公冶風見她沒反應,又問道:“溫貴妃在這裏見到本王好像一點也不驚訝?”
溫陵這才抬頭賞了他一個眼神,緩緩道:“這酒樓開在繁華地段,明明是飯點,卻隻有兩三桌客人,一桌普通的飯菜要十兩銀子,卻做得這麽難吃,這樣的酒樓都沒倒閉,見到平王又有什麽可奇怪的呢?”
言外之意,姑奶奶早就知道是你這個龜孫搞的鬼!
公冶風哈哈大笑起來。
“溫陵啊溫陵,你果然是和以前不一樣了,”他用手抬起溫陵的下巴,盯著她的臉,“我以前怎麽沒發現你不但長了張臉,還長了個腦子?”

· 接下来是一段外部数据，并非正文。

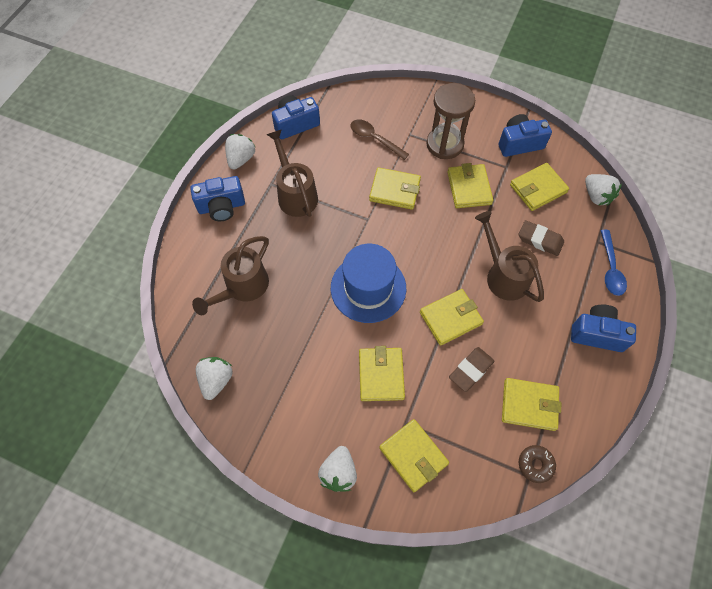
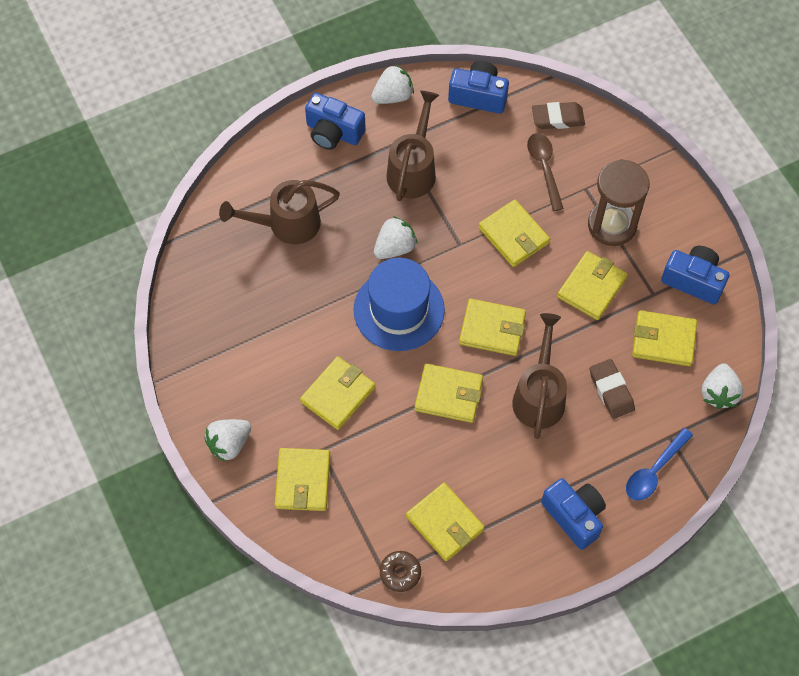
camera: 40 degrees right, 0 degrees up
(216, 380) = (196, 290): white strawberry -> white strawberry (395, 247)
(437, 256) = (492, 329): none -> yellow wallet
(471, 370) = (422, 453): brown eraser -> brown eraser (557, 118)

她今天雖然穿著男裝,未施粉黛,但還是一眼就能讓人心動。
想當初,他看上的就是她這張臉。
溫陵實在不想跟他在這兒耍嘴皮子,拿扇子打掉了他的手,眉目間透露出一絲厭惡,“本宮以為經過上一次,平王就該識相地離本宮遠點兒,沒想到你如此沒有自知之明。”
公冶風捕捉到那絲厭惡,臉色難看起來。
還從來沒有女人厭惡他!
他以為,上次她隻是惱他行事過於狠辣,怪他不該殺了康王府滿門,所以才一時衝動跟他吵架。
這個女人明明以前對他死心塌地,言聽計從,盲目崇拜。
她是什麽時候開始變化的?
他怎麽從來沒有注意到?
他忽又露出以前對溫陵慣用的笑容:“陵兒,我知道你還在因康王府的事情生我的氣,可是我也沒有辦法——”
“平王殿下,”溫陵不耐煩地打斷他,“我以前的確傾心過你,但那個時候是我年輕不懂事,豬油蒙了心,腦子進了水,可現在我心明眼亮,腦子也抖幹了,知道什麽人能托付,什麽人不能托付,所以希望你以後不要再自作多情了。”
溫陵臉上一片淡然,絲毫沒有之前見他時的嬌羞和情意。